··· Given data

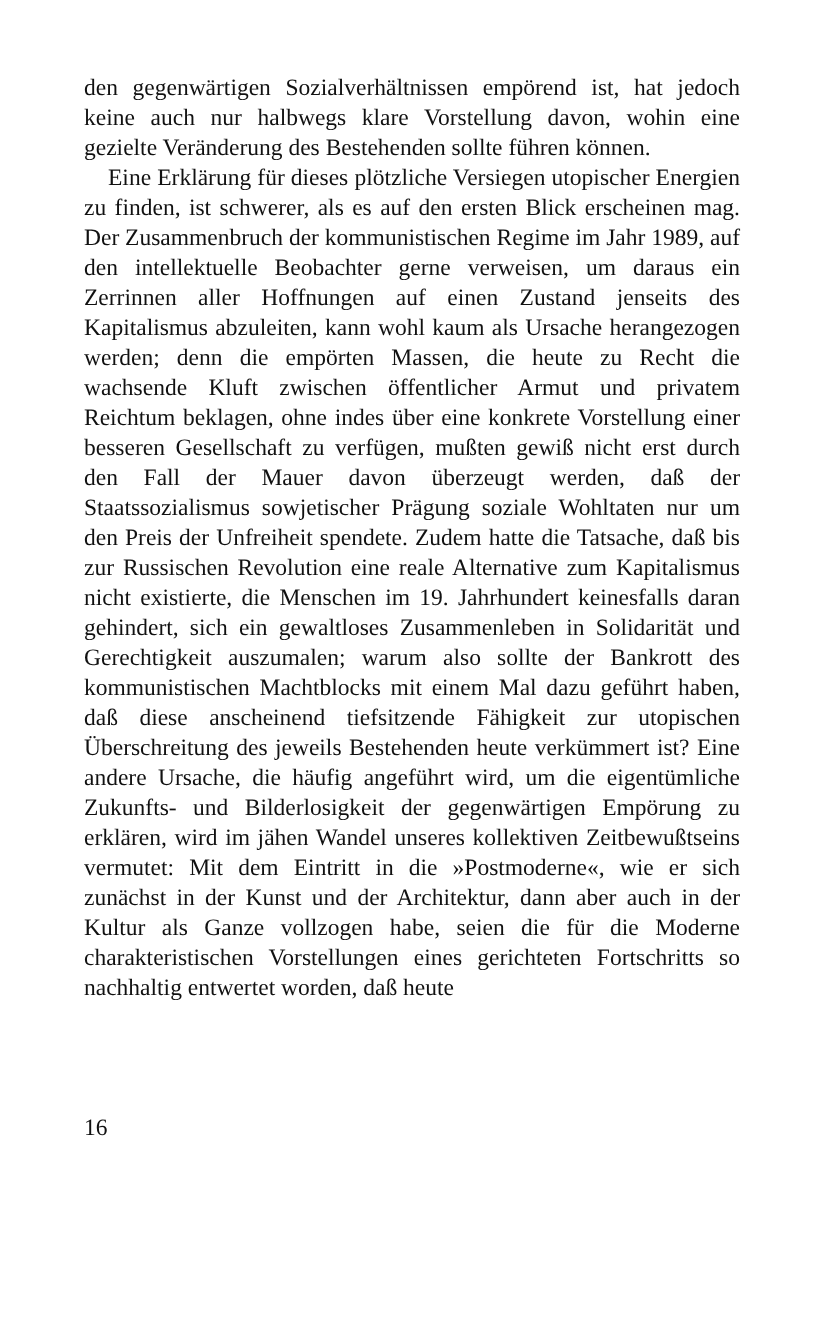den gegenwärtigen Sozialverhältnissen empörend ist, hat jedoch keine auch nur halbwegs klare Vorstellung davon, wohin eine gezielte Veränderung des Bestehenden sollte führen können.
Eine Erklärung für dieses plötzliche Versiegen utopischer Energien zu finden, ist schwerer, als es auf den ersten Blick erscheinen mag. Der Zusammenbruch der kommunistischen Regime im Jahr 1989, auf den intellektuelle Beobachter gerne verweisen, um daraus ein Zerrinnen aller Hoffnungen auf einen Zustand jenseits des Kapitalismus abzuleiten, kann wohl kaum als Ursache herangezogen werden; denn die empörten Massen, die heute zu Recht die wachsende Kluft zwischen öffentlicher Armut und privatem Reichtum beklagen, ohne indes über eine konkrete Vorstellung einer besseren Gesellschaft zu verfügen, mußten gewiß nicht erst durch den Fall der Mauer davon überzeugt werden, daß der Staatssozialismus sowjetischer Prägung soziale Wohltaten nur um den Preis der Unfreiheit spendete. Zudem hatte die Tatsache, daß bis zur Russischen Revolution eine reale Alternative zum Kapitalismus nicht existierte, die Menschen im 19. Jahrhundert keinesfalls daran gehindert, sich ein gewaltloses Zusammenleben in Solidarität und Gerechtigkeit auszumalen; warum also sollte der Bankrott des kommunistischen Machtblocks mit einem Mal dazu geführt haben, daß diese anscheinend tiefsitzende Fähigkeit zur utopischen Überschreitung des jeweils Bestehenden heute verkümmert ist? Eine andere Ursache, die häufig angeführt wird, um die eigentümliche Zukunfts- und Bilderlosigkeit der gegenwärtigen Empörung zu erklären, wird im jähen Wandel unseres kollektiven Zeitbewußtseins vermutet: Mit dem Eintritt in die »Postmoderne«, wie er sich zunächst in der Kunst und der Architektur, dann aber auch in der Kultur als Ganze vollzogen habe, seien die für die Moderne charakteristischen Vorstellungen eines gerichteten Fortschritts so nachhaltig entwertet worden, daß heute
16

······
··· Given data

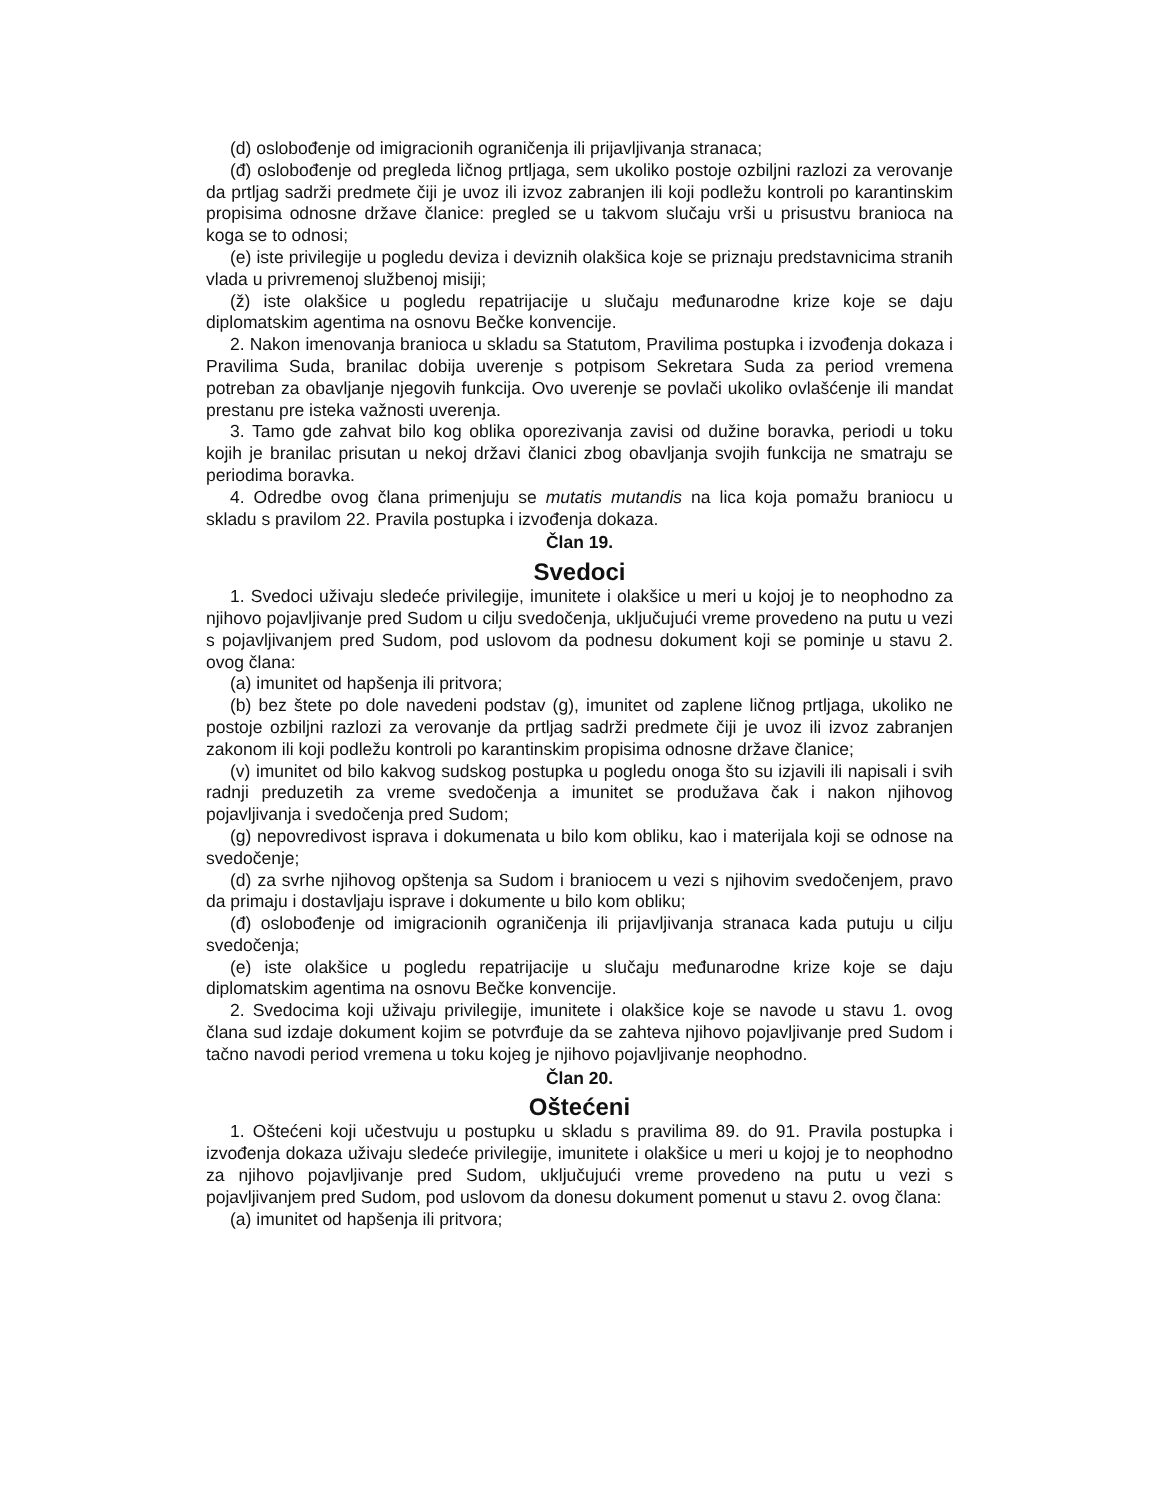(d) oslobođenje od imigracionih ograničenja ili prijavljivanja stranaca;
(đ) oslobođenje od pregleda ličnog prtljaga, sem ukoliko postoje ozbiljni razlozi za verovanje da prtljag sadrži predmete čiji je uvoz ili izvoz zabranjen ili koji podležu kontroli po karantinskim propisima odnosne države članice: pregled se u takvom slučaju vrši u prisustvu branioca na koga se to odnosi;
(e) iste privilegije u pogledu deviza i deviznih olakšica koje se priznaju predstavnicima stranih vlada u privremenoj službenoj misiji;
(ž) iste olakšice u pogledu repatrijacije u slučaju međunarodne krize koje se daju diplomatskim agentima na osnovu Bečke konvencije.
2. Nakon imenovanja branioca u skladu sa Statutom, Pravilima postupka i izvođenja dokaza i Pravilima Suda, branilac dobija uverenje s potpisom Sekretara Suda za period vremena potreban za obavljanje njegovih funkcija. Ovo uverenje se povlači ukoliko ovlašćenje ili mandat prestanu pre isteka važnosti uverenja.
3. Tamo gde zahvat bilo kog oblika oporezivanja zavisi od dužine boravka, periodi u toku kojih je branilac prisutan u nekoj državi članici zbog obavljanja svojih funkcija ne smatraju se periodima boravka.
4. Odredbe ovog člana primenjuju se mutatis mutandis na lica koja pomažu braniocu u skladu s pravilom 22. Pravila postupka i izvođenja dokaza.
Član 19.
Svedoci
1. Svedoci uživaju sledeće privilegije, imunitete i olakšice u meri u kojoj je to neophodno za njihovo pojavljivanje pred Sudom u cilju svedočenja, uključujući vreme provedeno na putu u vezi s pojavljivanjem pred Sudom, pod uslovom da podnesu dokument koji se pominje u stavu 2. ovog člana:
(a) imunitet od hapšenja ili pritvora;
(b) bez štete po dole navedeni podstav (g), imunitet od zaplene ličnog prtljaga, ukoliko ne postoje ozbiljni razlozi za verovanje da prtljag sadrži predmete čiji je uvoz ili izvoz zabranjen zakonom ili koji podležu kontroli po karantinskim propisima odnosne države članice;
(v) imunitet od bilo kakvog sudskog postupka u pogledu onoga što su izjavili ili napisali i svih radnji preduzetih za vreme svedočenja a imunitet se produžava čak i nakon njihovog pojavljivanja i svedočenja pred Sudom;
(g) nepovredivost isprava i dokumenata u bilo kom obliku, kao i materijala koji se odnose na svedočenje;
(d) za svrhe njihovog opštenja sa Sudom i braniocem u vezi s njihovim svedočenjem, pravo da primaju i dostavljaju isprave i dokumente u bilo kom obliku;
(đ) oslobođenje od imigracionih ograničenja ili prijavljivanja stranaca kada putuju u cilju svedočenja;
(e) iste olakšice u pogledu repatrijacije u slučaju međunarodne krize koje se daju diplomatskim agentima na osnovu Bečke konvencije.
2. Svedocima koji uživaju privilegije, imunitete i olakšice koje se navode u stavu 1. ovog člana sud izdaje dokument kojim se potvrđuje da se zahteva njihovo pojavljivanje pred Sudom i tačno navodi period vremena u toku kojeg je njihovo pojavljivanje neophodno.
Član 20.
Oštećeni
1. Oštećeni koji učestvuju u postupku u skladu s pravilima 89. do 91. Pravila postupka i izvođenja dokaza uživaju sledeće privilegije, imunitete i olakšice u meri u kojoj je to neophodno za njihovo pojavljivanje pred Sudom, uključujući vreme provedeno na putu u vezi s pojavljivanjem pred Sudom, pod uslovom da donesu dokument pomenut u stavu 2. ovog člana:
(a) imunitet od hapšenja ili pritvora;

······

**Try it**. In the listing above, find the line containing "(b) bez štete" and the line containing "(e) iste olakšice", then quote both, plus every line between them, exactly as written.

**Solution for this problem**.
(b) bez štete po dole navedeni podstav (g), imunitet od zaplene ličnog prtljaga, ukoliko ne postoje ozbiljni razlozi za verovanje da prtljag sadrži predmete čiji je uvoz ili izvoz zabranjen zakonom ili koji podležu kontroli po karantinskim propisima odnosne države članice;
(v) imunitet od bilo kakvog sudskog postupka u pogledu onoga što su izjavili ili napisali i svih radnji preduzetih za vreme svedočenja a imunitet se produžava čak i nakon njihovog pojavljivanja i svedočenja pred Sudom;
(g) nepovredivost isprava i dokumenata u bilo kom obliku, kao i materijala koji se odnose na svedočenje;
(d) za svrhe njihovog opštenja sa Sudom i braniocem u vezi s njihovim svedočenjem, pravo da primaju i dostavljaju isprave i dokumente u bilo kom obliku;
(đ) oslobođenje od imigracionih ograničenja ili prijavljivanja stranaca kada putuju u cilju svedočenja;
(e) iste olakšice u pogledu repatrijacije u slučaju međunarodne krize koje se daju diplomatskim agentima na osnovu Bečke konvencije.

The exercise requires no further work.